In March, the people of the Winnie Mandela informal settlement in Tembisa in Gauteng burnt down a clinic while protesting against the Ekurhuleni municipality cutting off illegal electricity connections. Angry Ekurhuleni mayor Mondli Gungubele reacted with some befuddlement to the community’s actions.

“It is quite sad when you see these incidents. How do you set a clinic on fire when you and your family are dependent on it for survival? This just does not make sense,” said Gungubele while visiting the scene of the protests.

It was an apt response to a phenomenon that sadly has become endemic in South Africa. With nearly 15 000 protests taking place in the past year – of which 2 300 turned violent – we no longer flinch when hearing about such incidents.

For reasons those in the upper classes and in power do not fully grasp, communities demand better services by destroying existing public services. This phenomenon speaks to a deeper problem in South Africa – the absence of a sense of ownership of public resources. This in itself is reflective of citizens’ relationship with the state.

In the bad old days – in the South Africa the misty-eyed Dianne Kohler Barnard is nostalgic about – destroying public property was pretty cool. Public property belonged to the apartheid state, its surrogate Bantustan governments or puppet local councils. So if you set fire to a government building or stoned a car with the letter “G” on the licence plate, you were punching PW Botha. Where I come from, if you burnt a car with the licence plate “ZG” it felt like kicking the cantankerous chief in the gut. And oh, boy! That really felt good.

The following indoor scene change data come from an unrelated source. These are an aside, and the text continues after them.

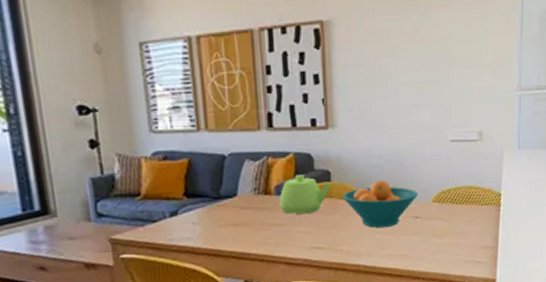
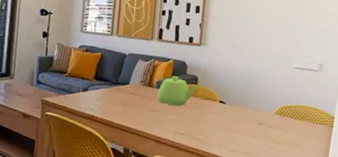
fruit bowl: present [341,179,419,228] -> none [203,89,264,127]

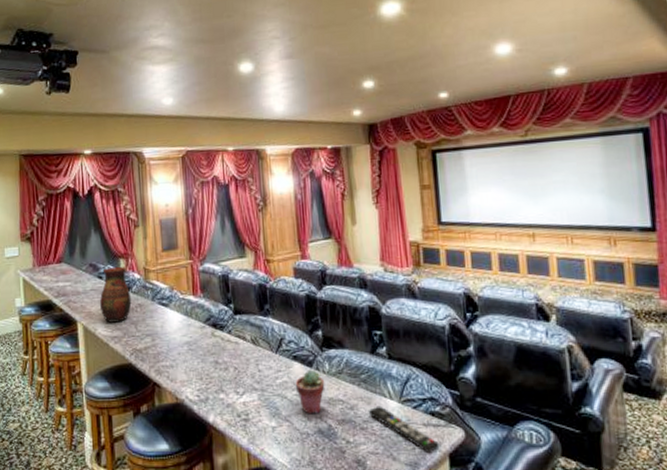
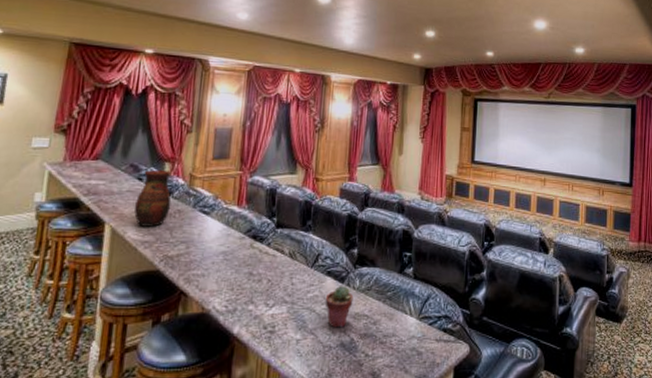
remote control: present [368,405,440,454] -> none [389,321,447,367]

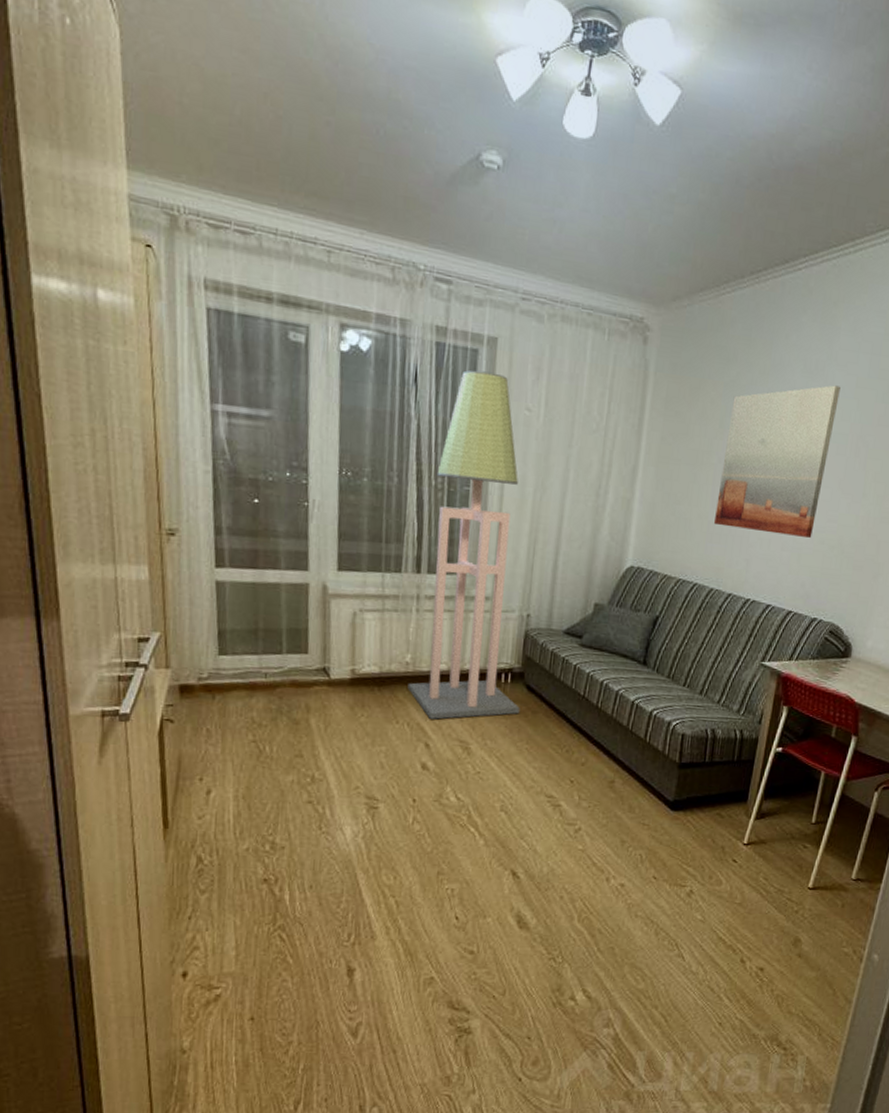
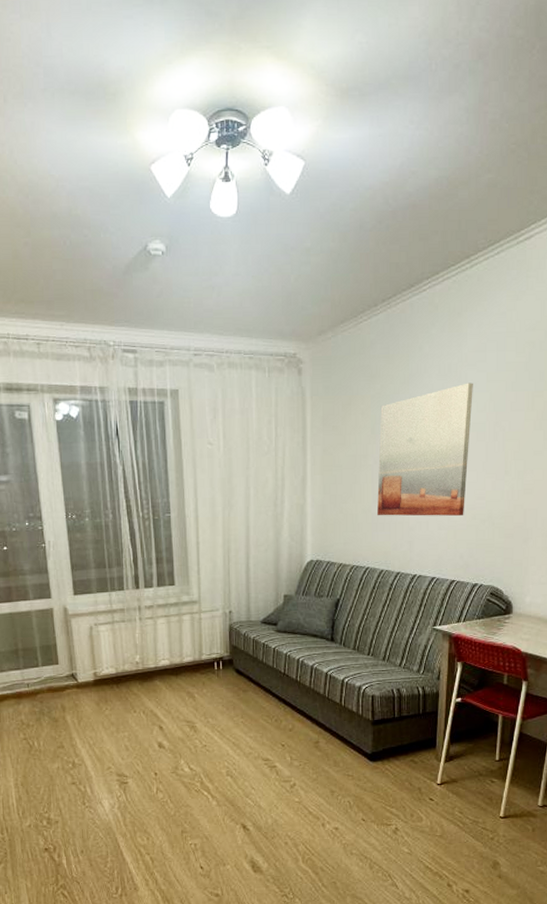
floor lamp: present [407,370,520,720] -> none [140,418,233,706]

But deep into the life of the democratic state, the people have not changed their attitude towards state property. To them, the local library, school, clinic and council belong to somebody else – a power external to their existence. They feel that if they destroy public property they are hurting that external power. This has huge implications for the entrenchment of state legitimacy.

This matter will no doubt feature at the ANC’s national general council (NGC) this week but is unlikely to receive the kind of serious attention it deserves. Judging by the cursory reference it receives in one of the party’s NGC discussion documents, the ANC is in denial about the impact of these actions on citizens’ relationship with the state. The document recognises the escalation in violent protests that have “resulted in the loss of life and destruction of property” and it passingly refers to a number of interventions the party and government have made to deal with the problem.

But it contains some unnecessary denialism, something that seeks to minimise the scale of the problem.

“These protests are not unique to South Africa, as they are witnessed in some other parts of the world as well. Protest could also be informed by the global economic crisis, leading to high levels of unemployment, escalating poverty, etc,” the document says.

True. But it is not irrelevant if the people of Athens, Madrid, Ferguson and London also protest. Here we are in the process of entrenching the legitimacy of the democratic state, so drawing parallels with established societies does not help. Who cares if the other guy also has a large pimple on his nose?